The society said it was eager to take the necessary steps to be “the healthy, equitable, and inclusive organization that staff, resource parents, board members, and children, youth, and families need and deserve.”
Skerritt most recently held the position of vice-president of vibrant communities and poverty reduction at The Neighbourhood Group in Toronto and is a former regional director at UNICEF Ontario, the society’s announcement said.
She understands the significant role the agency plays in ensuring the wellbeing of children and youth and is an advocate for children’s rights to identity, education, health, spiritual growth and family development, it said.

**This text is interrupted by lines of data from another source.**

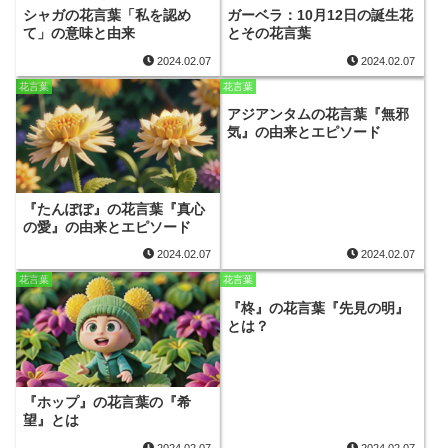
シャガの花言葉「私を認め
ガーベラ：10月12日の誕生花
て」の意味と由来
とその花言葉
2024.02.07
2024.02.07
花言葉
花言葉
アジアンタムの花言葉『無邪
気』の由来とエピソード
『たんぽぽ』の花言葉『真心
の愛』の由来とエピソード
2024.02.07
2024.02.07
花言葉
花言葉
『柊』の花言葉『先見の明』
とは？
『ホップ』の花言葉の『希
望』とは
2024.02.07
2024.02.07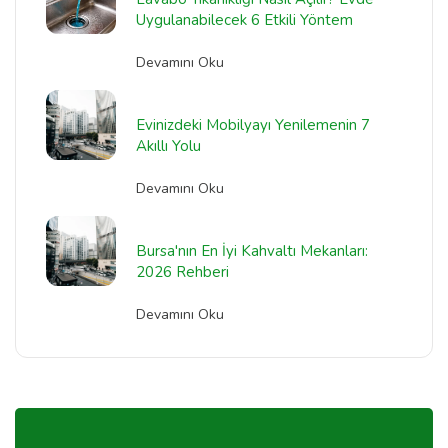
Uygulanabilecek 6 Etkili Yöntem
Devamını Oku
Evinizdeki Mobilyayı Yenilemenin 7
Akıllı Yolu
Devamını Oku
Bursa'nın En İyi Kahvaltı Mekanları:
2026 Rehberi
Devamını Oku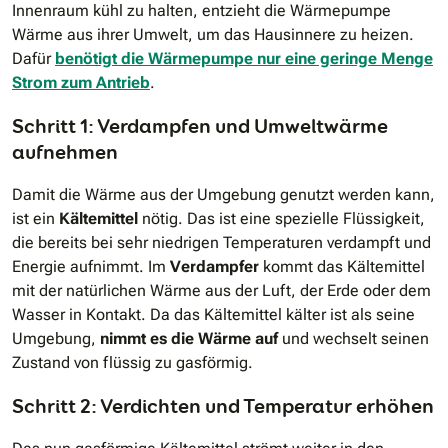
Innenraum kühl zu halten, entzieht die Wärmepumpe
Wärme aus ihrer Umwelt, um das Hausinnere zu heizen.
Dafür
benötigt die Wärmepumpe nur eine geringe Menge
Strom zum Antrieb
.
Schritt 1: Verdampfen und Umweltwärme
aufnehmen
Damit die Wärme aus der Umgebung genutzt werden kann,
ist ein
Kältemittel
nötig. Das ist eine spezielle Flüssigkeit,
die bereits bei sehr niedrigen Temperaturen verdampft und
Energie aufnimmt. Im
Verdampfer
kommt das Kältemittel
mit der natürlichen Wärme aus der Luft, der Erde oder dem
Wasser in Kontakt. Da das Kältemittel kälter ist als seine
Umgebung,
nimmt es die Wärme auf
und wechselt seinen
Zustand von flüssig zu gasförmig.
Schritt 2: Verdichten und Temperatur erhöhen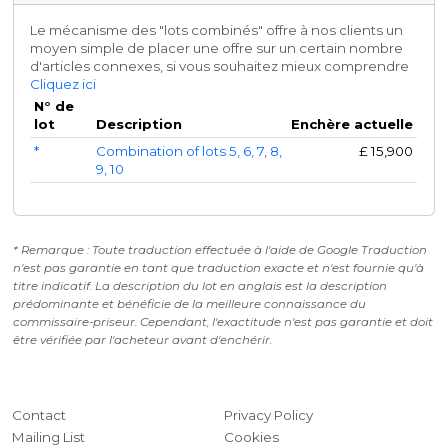
Le mécanisme des "lots combinés" offre à nos clients un
moyen simple de placer une offre sur un certain nombre
d'articles connexes, si vous souhaitez mieux comprendre
Cliquez ici
N° de
lot
Description
Enchère actuelle
*
Combination of lots 5, 6, 7, 8,
£
15,900
9, 10
* Remarque : Toute traduction effectuée à l'aide de Google Traduction
n'est pas garantie en tant que traduction exacte et n'est fournie qu'à
titre indicatif. La description du lot en anglais est la description
prédominante et bénéficie de la meilleure connaissance du
commissaire-priseur. Cependant, l'exactitude n'est pas garantie et doit
être vérifiée par l'acheteur avant d'enchérir.
Contact
Privacy Policy
Mailing List
Cookies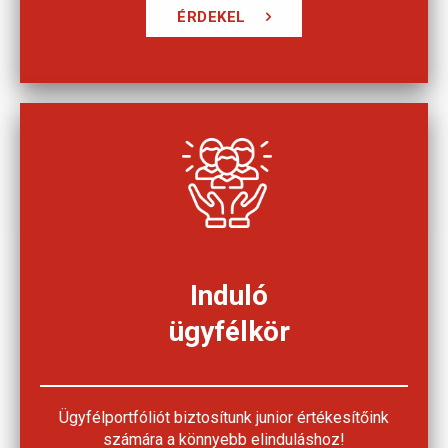
ÉRDEKEL
Induló
ügyfélkör
Ügyfélportfóliót biztosítunk junior értékesítőink
számára a könnyebb elinduláshoz!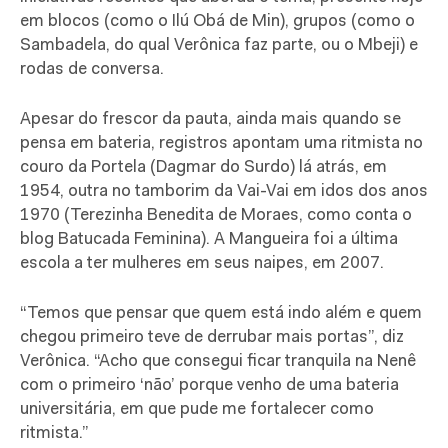
em blocos (como o Ilú Obá de Min), grupos (como o
Sambadela, do qual Verônica faz parte, ou o Mbeji) e
rodas de conversa.
Apesar do frescor da pauta, ainda mais quando se
pensa em bateria, registros apontam uma ritmista no
couro da Portela (Dagmar do Surdo) lá atrás, em
1954, outra no tamborim da Vai-Vai em idos dos anos
1970 (Terezinha Benedita de Moraes, como conta o
blog Batucada Feminina). A Mangueira foi a última
escola a ter mulheres em seus naipes, em 2007.
“Temos que pensar que quem está indo além e quem
chegou primeiro teve de derrubar mais portas”, diz
Verônica. “Acho que consegui ficar tranquila na Nenê
com o primeiro ‘não’ porque venho de uma bateria
universitária, em que pude me fortalecer como
ritmista.”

The society praised Skerritt as a leader with a breadth of experience in addressing issues of child welfare, such as poverty and hunger, loss of identity, lack of emotional support, poor sense of belonging and connection to community.
With a community-centred approach and strong grounding in equity practice, the society said she is eager to take on the challenge of moving the society forward to better serve the region’s diverse community.
Board of directors’ chair, Tahir Shafiq, said the society is honoured to have Skerritt as the new CEO.
“Her demonstrated collaborative and inclusive leadership style, combined with her experience and unwavering commitment to equity and justice, will help lead our agency through meaningful, transformative change,” Shafiq said.